“All the great laughs come from the minds of misfits.”
[misfit by Gary Gulman]
When I went to preorder Gary Gulman’s new memoir, misfit, I thought $28 was too much. A day later I decided that this is what money is for:
to support an artist I love
to learn something about a craft I take seriously
and to have a book to read while Florida thunderstorms make every September night a perfect opportunity to sit out on the back porch with a cigar and Vicky’s dog, Kavi. (New World Cameroon, girlfriend, Yorkshire Terrier).
Thunderstorms make a great soundtrack for misfit. Their lightning bolts bursting with as much energy as Gulman’s prose. The thunder applauds the punchlines and witticisms that erupt from every memory shared.
Subtitled “growing up awkward in the ‘80s,” misfit contains all of the tropes of a comedic memoir:
• embarrassing moments mined for amusement and meaning;
• characters that pass through our lives get literary revenge, praise, and definition;
• and the relatable day-to-day upbringing that explains so much about the comedian that our author became.
But misfit is one thing more: a demonstration of recovery from a sickness that has no obvious cure. Depression.
Between the chapters laid out by grade level, Gulman enters into a diary the recent steps and actions he took to overcome America’s most fatal pandemic: mental illness.
Moving back into his childhood room, visiting friends and allies from his childhood, and remembering his youth first hand, Gulman does more than memorialize the wisdom and strength these people, places, and events brought him long ago. He applies them.
A proud testimony to the power of love, family, and friendship, misfit shows the reader how to use the tools we all have available to us to face our harshest demons and come out ahead.
Gary Gulman is one of my favorite comedians and performed my favorite “bit” of all time: State Abbreviations.

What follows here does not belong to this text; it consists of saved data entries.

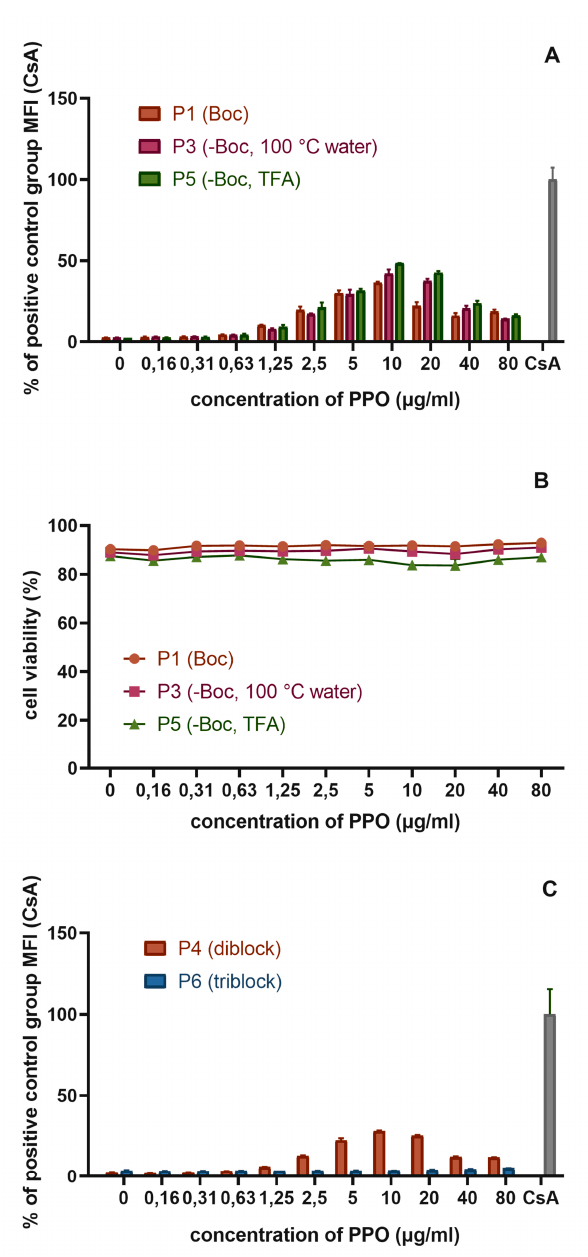
Figure 6. The inhibitory activity of block copolymer carriers in P388/MDR cells determined by calcein efflux assay. ( A ) The influence of Boc-deprotection on P-gp inhibition in P388/MDR cells after 24 h of cultivation (5% CO 2 , 37 °C) with titrated concentrations of block copolymers containing indicated amount of PPO; 10 µM cyclosporine A as the positive control; ( B ) The effect of micelle-forming copolymers on viability of P388 / MDR cells determined using Hoechst 33258. Cell viability after 24 h of cultivation with Boc-protected and or Boc-deprotected copolymers; ( C ) The ability of Boc-deprotected diblock P4 and triblock P6 copolymers to inhibit P-gp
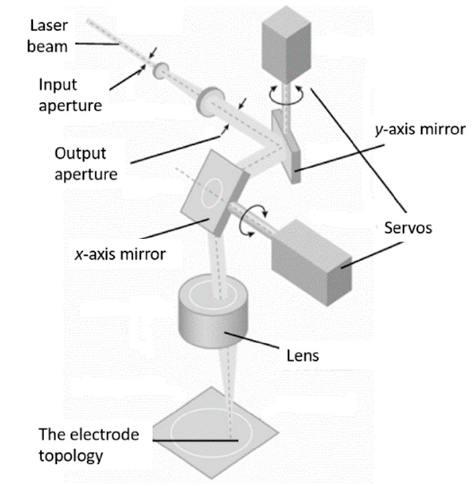
Figure 3. Structural scheme of the setup for local laser evaporation.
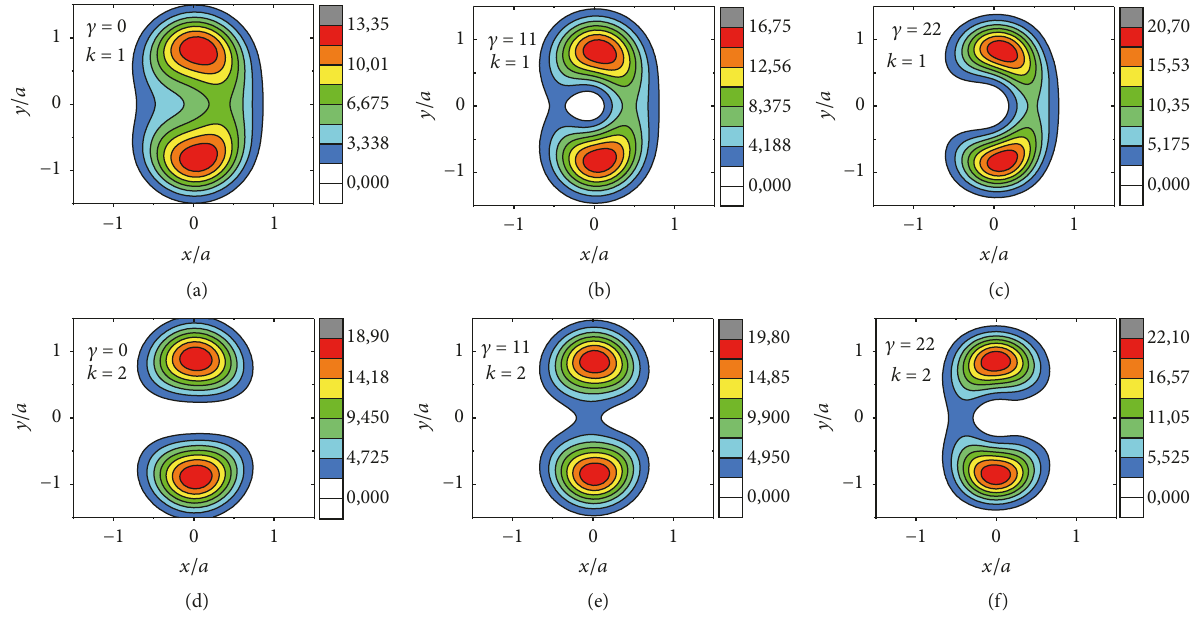
Figure 10: Charge distribution in elongated QR with the eccentricity parameter 𝑒 = 1 induced by off-axis donor ( 𝜌 𝑖 = 20 nm) in the ground and in the first excited states for the magnetic fields 𝛾 = 0 , 𝛾 = 11 , and 𝛾 = 22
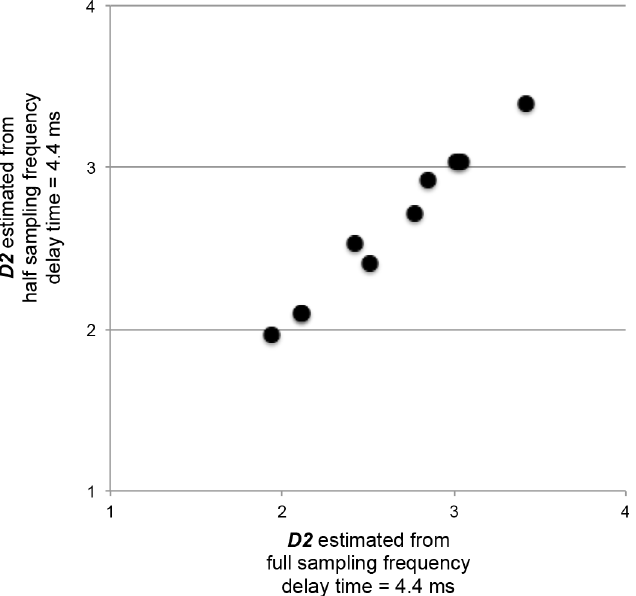
Fig 3. Scatterplot of D 2 estimated from VEPs from full and halved sampling frequencies for the same delay times of 4.4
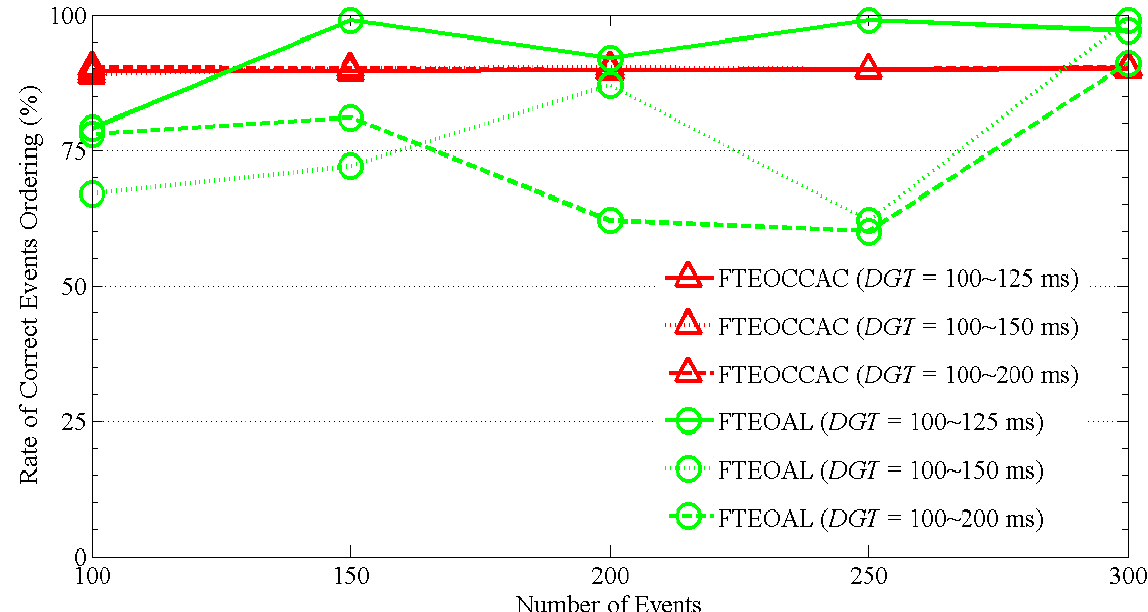
Figure 8. RC in FTEOCCAC and FTEOAL for different DTG ( P l = 0-30%, DT = 2000 ms, P l = 0-30%).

Gary’s comedy proves you can talk about anything with stand-up comedy, so long as it is you who is talking about it.
I cried through the last chapter of misfit, all while cracking up. If my neighbor saw me reading misfit they’d think I’d just saw an iguana get stuck by lightning. At least that would explain my emotional fit and the dead lizard in my backyard.
Honest, caring, and hilarious. These three words describe Gary Gulman’s unrequited-love-letter to the eighties, as well as my fifth grade teacher, Ms. T. Two of my favorite things.
Gary Gulman, congratulations on an amazing book that wasn’t written for me but I found a way to make about myself anyways.